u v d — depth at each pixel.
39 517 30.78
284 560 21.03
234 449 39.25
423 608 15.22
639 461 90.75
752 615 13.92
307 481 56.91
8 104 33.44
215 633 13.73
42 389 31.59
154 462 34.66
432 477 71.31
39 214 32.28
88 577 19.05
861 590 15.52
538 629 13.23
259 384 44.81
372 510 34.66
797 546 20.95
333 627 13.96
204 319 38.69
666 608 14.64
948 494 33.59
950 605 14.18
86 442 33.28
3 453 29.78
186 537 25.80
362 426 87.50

*Required work*
Transcribe the listing above verbatim.

*Finished exercise*
u v d — depth at each pixel.
39 517 30.78
284 560 21.03
234 449 39.25
423 608 15.22
639 461 90.75
752 615 13.92
307 481 56.91
8 104 33.44
215 633 13.73
42 389 31.59
154 462 34.66
432 477 71.31
39 214 32.28
88 577 19.05
861 590 15.52
538 629 13.23
259 384 44.81
372 510 34.66
797 546 20.95
333 627 13.96
204 319 38.69
666 608 14.64
948 494 33.59
950 605 14.18
86 442 33.28
3 453 29.78
186 537 25.80
362 426 87.50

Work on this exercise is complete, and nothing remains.